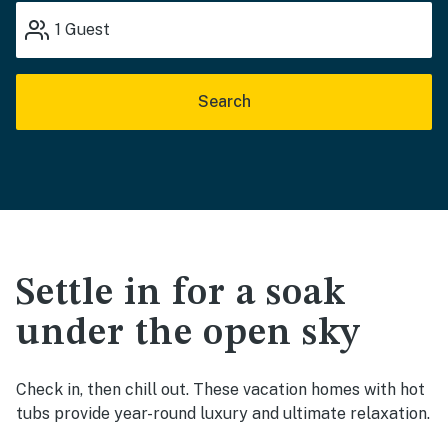
1
Guest
Search
Settle in for a soak
under the open sky
Check in, then chill out. These vacation homes with hot
tubs provide year-round luxury and ultimate relaxation.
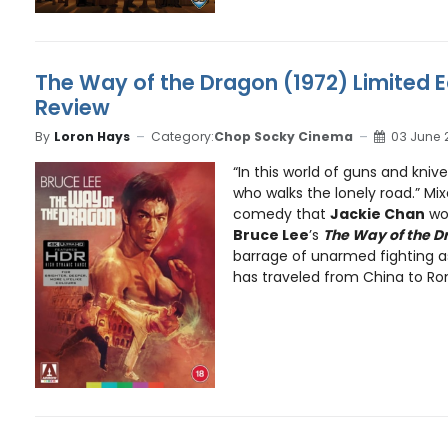
The Way of the Dragon (1972) Limited E
Review
By
Loron Hays
Category:
Chop Socky Cinema
03 June 
“In this world of guns and kniv
who walks the lonely road.” Mix
comedy that
Jackie Chan
wou
Bruce Lee
’s
The Way of the 
barrage of unarmed fighting a
has traveled from China to Rom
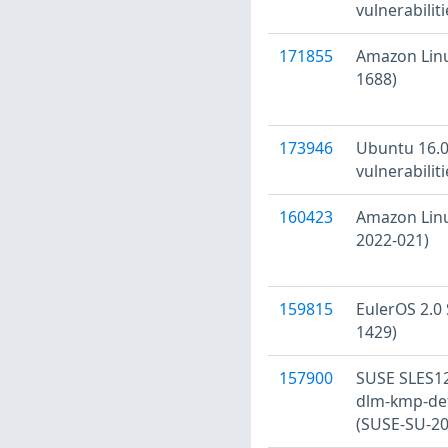
vulnerabilit
171855
Amazon Linu
1688)
173946
Ubuntu 16.0
vulnerabilit
160423
Amazon Linu
2022-021)
159815
EulerOS 2.0 
1429)
157900
SUSE SLES12
dlm-kmp-defa
(SUSE-SU-20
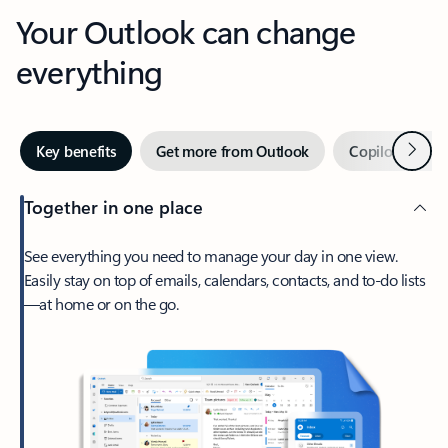
Your Outlook can change
everything
Next
Key benefits
Get more from Outlook
Copilot in Out
Together in one place
See everything you need to manage your day in one view.
Easily stay on top of emails, calendars, contacts, and to-do lists
—at home or on the go.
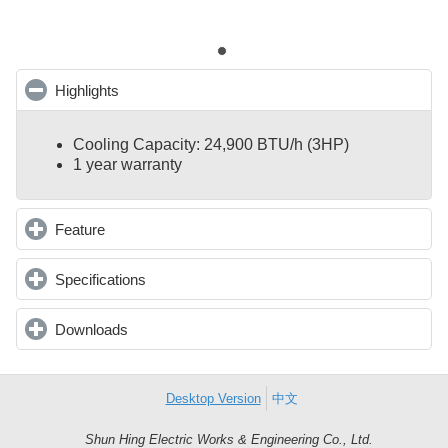
Highlights
click to collapse contents
Cooling Capacity: 24,900 BTU/h (3HP)
1 year warranty
Feature
click to expand contents
Specifications
click to expand contents
Downloads
click to expand contents
Desktop Version
中文
Shun Hing Electric Works & Engineering Co., Ltd.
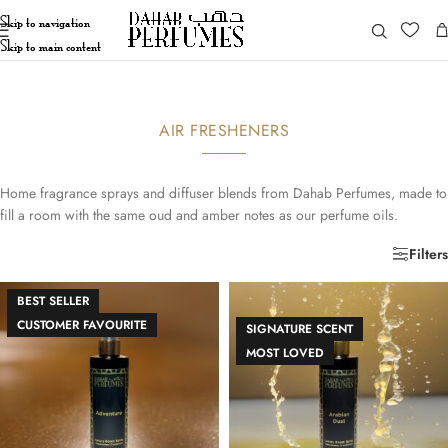
Skip to navigation
Skip to main content
AIR FRESHENERS
Home fragrance sprays and diffuser blends from Dahab Perfumes, made to
fill a room with the same oud and amber notes as our perfume oils.
Filters
BEST SELLER
CUSTOMER FAVOURITE
SIGNATURE SCENT
MOST LOVED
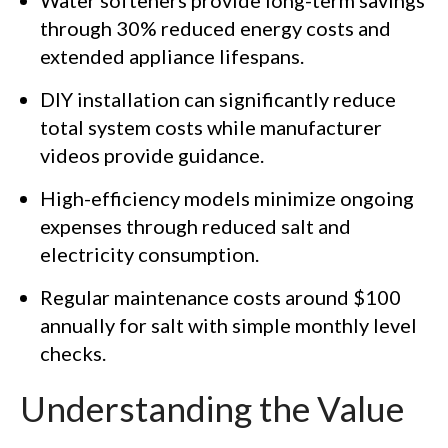
through 30% reduced energy costs and
extended appliance lifespans.
DIY installation can significantly reduce
total system costs while manufacturer
videos provide guidance.
High-efficiency models minimize ongoing
expenses through reduced salt and
electricity consumption.
Regular maintenance costs around $100
annually for salt with simple monthly level
checks.
Understanding the Value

◇ ◇ ◇ ◇ ◇

**Task requirements**
Apart from the images, reproduce the listing exactly as it appears.

**The answer**
1
Guest
Search
Settle in for a soak
under the open sky
Check in, then chill out. These vacation homes with hot
tubs provide year-round luxury and ultimate relaxation.
The Way of the Dragon (1972) Limited E
Review
By
Loron Hays
Category:
Chop Socky Cinema
03 June 
“In this world of guns and kniv
who walks the lonely road.” Mix
comedy that
Jackie Chan
wou
Bruce Lee
’s
The Way of the 
barrage of unarmed fighting a
has traveled from China to Rom
vulnerabilit
171855
Amazon Linu
1688)
173946
Ubuntu 16.0
vulnerabilit
160423
Amazon Linu
2022-021)
159815
EulerOS 2.0 
1429)
157900
SUSE SLES12
dlm-kmp-defa
(SUSE-SU-20
Your Outlook can change
everything
Next
Key benefits
Get more from Outlook
Copilot in Out
Together in one place
See everything you need to manage your day in one view.
Easily stay on top of emails, calendars, contacts, and to-do lists
—at home or on the go.
Highlights
click to collapse contents
Cooling Capacity: 24,900 BTU/h (3HP)
1 year warranty
Feature
click to expand contents
Specifications
click to expand contents
Downloads
click to expand contents
Desktop Version
中文
Shun Hing Electric Works & Engineering Co., Ltd.
Skip to navigation
Skip to main content
AIR FRESHENERS
Home fragrance sprays and diffuser blends from Dahab Perfumes, made to
fill a room with the same oud and amber notes as our perfume oils.
Filters
BEST SELLER
CUSTOMER FAVOURITE
SIGNATURE SCENT
MOST LOVED
through 30% reduced energy costs and
extended appliance lifespans.
DIY installation can significantly reduce
total system costs while manufacturer
videos provide guidance.
High-efficiency models minimize ongoing
expenses through reduced salt and
electricity consumption.
Regular maintenance costs around $100
annually for salt with simple monthly level
checks.
Understanding the Value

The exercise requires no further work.